AIM OF THE TASK
Give again, word for word, each line below starting at the one that contains "statistic $\st$ is" and ending at the one that contains "Podporuje verziovanie dát.".

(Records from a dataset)
╔══

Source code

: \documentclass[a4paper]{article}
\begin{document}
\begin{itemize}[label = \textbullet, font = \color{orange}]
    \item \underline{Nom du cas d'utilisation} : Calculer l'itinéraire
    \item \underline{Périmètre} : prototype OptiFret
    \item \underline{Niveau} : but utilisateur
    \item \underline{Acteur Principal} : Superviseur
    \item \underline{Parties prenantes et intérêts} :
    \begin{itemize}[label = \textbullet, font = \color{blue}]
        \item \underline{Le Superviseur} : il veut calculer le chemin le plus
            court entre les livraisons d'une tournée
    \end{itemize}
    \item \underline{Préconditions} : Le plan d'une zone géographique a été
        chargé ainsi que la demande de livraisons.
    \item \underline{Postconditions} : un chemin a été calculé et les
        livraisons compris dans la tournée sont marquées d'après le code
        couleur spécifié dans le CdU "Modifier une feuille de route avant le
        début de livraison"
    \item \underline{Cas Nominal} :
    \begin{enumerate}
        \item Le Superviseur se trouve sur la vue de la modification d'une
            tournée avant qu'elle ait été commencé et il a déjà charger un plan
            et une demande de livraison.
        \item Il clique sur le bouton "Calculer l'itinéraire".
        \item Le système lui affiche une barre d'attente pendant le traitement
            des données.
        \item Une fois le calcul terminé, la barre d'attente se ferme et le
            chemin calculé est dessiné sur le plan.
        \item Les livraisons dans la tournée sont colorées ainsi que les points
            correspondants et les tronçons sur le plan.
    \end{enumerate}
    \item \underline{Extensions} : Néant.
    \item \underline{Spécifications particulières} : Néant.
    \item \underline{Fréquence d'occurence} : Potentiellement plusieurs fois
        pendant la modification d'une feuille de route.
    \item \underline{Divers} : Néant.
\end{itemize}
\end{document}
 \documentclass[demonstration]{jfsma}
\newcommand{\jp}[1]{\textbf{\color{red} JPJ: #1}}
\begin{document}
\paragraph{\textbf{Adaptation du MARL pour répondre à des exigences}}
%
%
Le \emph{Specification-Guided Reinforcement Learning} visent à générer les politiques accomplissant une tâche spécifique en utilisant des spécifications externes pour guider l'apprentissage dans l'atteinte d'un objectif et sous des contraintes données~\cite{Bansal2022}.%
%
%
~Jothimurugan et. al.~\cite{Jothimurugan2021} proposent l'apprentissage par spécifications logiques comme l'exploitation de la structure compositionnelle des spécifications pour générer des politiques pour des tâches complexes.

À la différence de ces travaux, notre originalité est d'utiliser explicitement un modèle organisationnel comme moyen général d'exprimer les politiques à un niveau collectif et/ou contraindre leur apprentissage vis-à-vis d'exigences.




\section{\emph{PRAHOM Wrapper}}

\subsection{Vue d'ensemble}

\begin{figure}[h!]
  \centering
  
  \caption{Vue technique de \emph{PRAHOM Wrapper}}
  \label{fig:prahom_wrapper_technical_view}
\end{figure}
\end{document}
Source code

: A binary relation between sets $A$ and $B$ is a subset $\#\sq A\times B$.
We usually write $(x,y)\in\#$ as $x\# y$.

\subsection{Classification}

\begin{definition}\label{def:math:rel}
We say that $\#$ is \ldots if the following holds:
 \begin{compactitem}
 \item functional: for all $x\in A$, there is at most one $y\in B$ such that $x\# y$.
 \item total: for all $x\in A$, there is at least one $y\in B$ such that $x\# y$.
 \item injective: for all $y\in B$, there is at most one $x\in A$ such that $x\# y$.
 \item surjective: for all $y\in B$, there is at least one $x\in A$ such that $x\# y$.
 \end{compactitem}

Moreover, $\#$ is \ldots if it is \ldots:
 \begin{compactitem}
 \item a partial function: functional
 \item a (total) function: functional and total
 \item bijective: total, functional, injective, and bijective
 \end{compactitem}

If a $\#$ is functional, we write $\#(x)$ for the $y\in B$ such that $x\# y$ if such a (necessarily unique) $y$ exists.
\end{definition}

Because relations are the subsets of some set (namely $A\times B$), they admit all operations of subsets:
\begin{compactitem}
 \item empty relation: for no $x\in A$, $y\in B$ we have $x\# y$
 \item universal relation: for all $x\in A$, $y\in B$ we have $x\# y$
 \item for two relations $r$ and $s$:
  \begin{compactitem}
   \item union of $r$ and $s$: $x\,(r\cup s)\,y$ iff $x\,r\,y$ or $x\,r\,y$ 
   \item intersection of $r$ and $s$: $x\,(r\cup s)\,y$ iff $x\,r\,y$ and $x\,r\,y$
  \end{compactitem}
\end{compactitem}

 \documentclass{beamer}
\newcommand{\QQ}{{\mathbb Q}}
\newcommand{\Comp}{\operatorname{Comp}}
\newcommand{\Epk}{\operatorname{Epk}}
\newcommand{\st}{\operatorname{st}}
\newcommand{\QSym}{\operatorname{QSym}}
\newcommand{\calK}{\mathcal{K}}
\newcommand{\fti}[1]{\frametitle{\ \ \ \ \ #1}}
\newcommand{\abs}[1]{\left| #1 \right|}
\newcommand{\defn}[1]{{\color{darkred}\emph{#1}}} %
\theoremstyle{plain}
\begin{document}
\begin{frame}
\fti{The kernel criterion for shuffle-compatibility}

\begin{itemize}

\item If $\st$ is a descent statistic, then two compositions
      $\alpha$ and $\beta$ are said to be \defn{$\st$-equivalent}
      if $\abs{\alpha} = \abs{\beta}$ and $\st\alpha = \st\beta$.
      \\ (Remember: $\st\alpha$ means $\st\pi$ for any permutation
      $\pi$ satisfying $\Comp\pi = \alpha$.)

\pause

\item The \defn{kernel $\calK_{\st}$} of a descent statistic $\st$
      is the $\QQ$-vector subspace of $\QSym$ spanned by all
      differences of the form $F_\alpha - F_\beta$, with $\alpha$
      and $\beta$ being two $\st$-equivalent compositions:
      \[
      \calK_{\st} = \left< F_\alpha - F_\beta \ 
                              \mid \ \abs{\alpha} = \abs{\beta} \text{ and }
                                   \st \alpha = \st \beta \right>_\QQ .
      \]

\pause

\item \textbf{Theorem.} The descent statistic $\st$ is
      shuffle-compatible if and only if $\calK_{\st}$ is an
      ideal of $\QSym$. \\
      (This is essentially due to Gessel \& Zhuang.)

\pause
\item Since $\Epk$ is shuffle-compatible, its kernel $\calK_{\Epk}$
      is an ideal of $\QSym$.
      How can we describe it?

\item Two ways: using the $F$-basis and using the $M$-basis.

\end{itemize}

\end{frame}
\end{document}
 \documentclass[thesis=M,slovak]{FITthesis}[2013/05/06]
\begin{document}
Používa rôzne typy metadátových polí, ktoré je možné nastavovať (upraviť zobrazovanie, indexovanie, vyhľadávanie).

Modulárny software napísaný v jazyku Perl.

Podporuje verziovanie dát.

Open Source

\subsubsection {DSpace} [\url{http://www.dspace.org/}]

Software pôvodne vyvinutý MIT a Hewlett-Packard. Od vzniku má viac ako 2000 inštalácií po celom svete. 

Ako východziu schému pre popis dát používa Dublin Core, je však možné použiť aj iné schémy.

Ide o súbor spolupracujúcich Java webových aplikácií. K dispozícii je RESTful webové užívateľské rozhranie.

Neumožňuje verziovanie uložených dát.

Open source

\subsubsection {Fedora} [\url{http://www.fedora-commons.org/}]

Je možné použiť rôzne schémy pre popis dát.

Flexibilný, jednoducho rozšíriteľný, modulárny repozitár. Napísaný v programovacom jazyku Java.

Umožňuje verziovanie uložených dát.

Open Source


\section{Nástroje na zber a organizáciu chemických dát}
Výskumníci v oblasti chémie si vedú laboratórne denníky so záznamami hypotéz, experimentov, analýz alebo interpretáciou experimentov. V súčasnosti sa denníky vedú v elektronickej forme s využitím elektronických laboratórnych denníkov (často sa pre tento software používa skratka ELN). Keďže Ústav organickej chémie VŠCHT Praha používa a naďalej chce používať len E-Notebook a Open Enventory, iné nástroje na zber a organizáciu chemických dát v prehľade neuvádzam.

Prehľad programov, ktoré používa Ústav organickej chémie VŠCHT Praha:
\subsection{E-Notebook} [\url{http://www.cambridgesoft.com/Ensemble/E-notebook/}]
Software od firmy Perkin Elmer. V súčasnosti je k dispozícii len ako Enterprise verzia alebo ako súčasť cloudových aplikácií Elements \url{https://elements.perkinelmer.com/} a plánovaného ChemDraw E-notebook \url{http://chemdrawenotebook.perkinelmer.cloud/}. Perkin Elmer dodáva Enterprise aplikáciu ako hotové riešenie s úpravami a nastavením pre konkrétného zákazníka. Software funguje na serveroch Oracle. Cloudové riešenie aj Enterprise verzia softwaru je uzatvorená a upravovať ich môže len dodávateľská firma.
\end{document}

╚══

SOLUTION TO THIS PROBLEM
\item \textbf{Theorem.} The descent statistic $\st$ is
      shuffle-compatible if and only if $\calK_{\st}$ is an
      ideal of $\QSym$. \\
      (This is essentially due to Gessel \& Zhuang.)

\pause
\item Since $\Epk$ is shuffle-compatible, its kernel $\calK_{\Epk}$
      is an ideal of $\QSym$.
      How can we describe it?

\item Two ways: using the $F$-basis and using the $M$-basis.

\end{itemize}

\end{frame}
\end{document}
 \documentclass[thesis=M,slovak]{FITthesis}[2013/05/06]
\begin{document}
Používa rôzne typy metadátových polí, ktoré je možné nastavovať (upraviť zobrazovanie, indexovanie, vyhľadávanie).

Modulárny software napísaný v jazyku Perl.

Podporuje verziovanie dát.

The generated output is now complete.